Ricotta Pancakes with Italian Chilli Honey
This recipe is bought to your by Bippi and their Italian Chilli Honey
Serves 2
Ingredients
320g full-fat ricotta
180ml milk of choice
4 eggs, separated
150g plain flour
1 tsp baking powder
Pinch of salt Butter, for cooking
2 bananas, sliced, for serving
Bippi Food’s Italian Chilli Honey, for serving
Thickened cream, for serving
Honeycomb, for serving (optional)
Method
In a medium bowl, whisk together the ricotta, milk and egg yolks until smooth. Add the flour, baking powder, and salt and whisk until just combined.

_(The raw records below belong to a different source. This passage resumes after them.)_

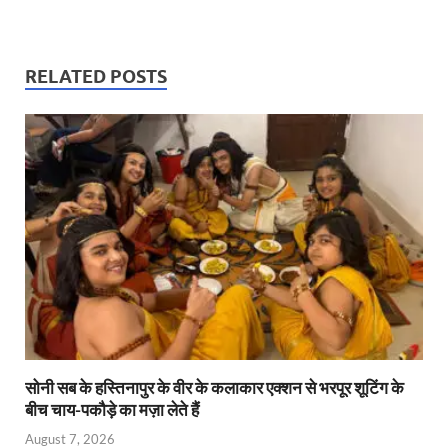
h
ac
w
m
ri
n
m
at
e
itt
ail
nt
k
ail
s
b
er
Fr
e
RELATED POSTS
A
o
ie
dI
p
o
n
n
p
k
dl
y
सोनी सब के हस्तिनापुर के वीर के कलाकार एक्शन से भरपूर शूटिंग के
बीच चाय-पकौड़े का मज़ा लेते हैं
August 7, 2026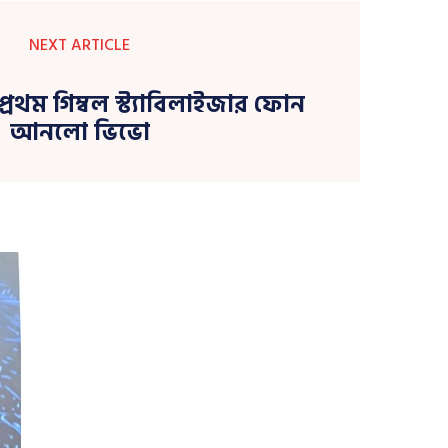
NEXT ARTICLE
 প্রথম গিম্বল স্ট্যাবিলাইজার ফোন
আনলো ভিভো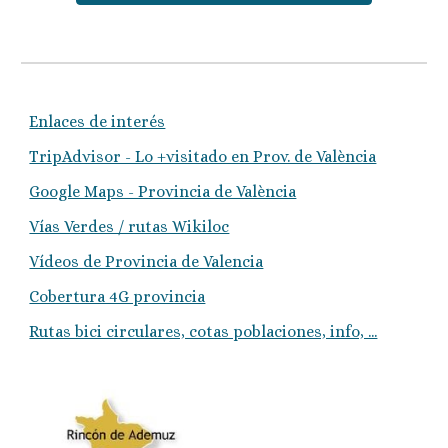
Enlaces de interés
TripAdvisor - Lo +visitado en Prov. de València
Google Maps - Provincia de València
Vías Verdes / rutas Wikiloc
Vídeos de Provincia de Valencia
Cobertura 4G provincia
Rutas bici circulares, cotas poblaciones, info, ...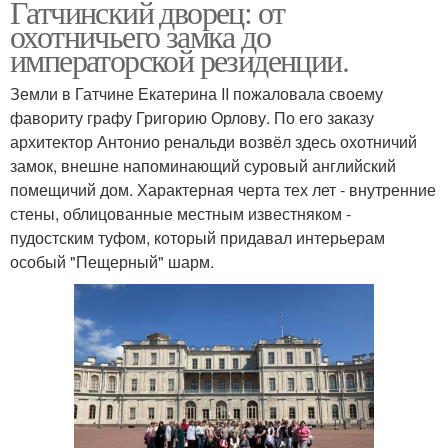
Гатчинский дворец: от
охотничьего замка до
императорской резиденции.
Земли в Гатчине Екатерина II пожаловала своему
фавориту графу Григорию Орлову. По его заказу
архитектор Антонио ренальди возвёл здесь охотничий
замок, внешне напоминающий суровый английский
помещичий дом. Характерная черта тех лет - внутренние
стены, облицованные местным известняком -
пудостским туфом, который придавал интерьерам
особый "Пещерный" шарм.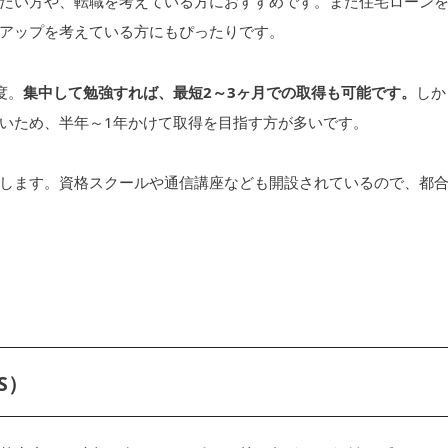
たい方や、転職を考えている方におすすめです。また住宅ローン
アップを考えている方にもぴったりです。
度。
集中して勉強すれば、最短2～3ヶ月での取得も可能です。
しか
いため、半年～1年かけて取得を目指す方が多いです。
します。資格スクールや通信講座なども開設されているので、都
S）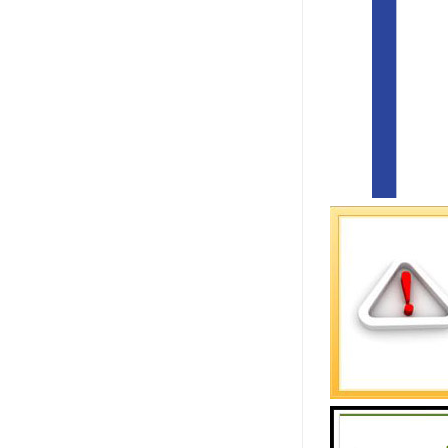
截至2021
的双边自由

In a separate bowl, whisk the egg whites until stiff peaks form with electric beaters. Gently fold the egg whites into the ricotta mixture, taking care not to deflate the batter.
Heat a non-stick frying pan over medium-high heat and lightly grease with butter. Add about 1⁄4 cup of batter. Cook for 2-3 minutes on each side, or until golden brown and cooked through. Transfer to a plate and repeat with the remaining batter.
To serve, stack the pancakes between two plates. Top with sliced bananas, a dollop of cream, a generous drizzle of Bippi’s Italian Chilli Honey, and honeycomb, if using.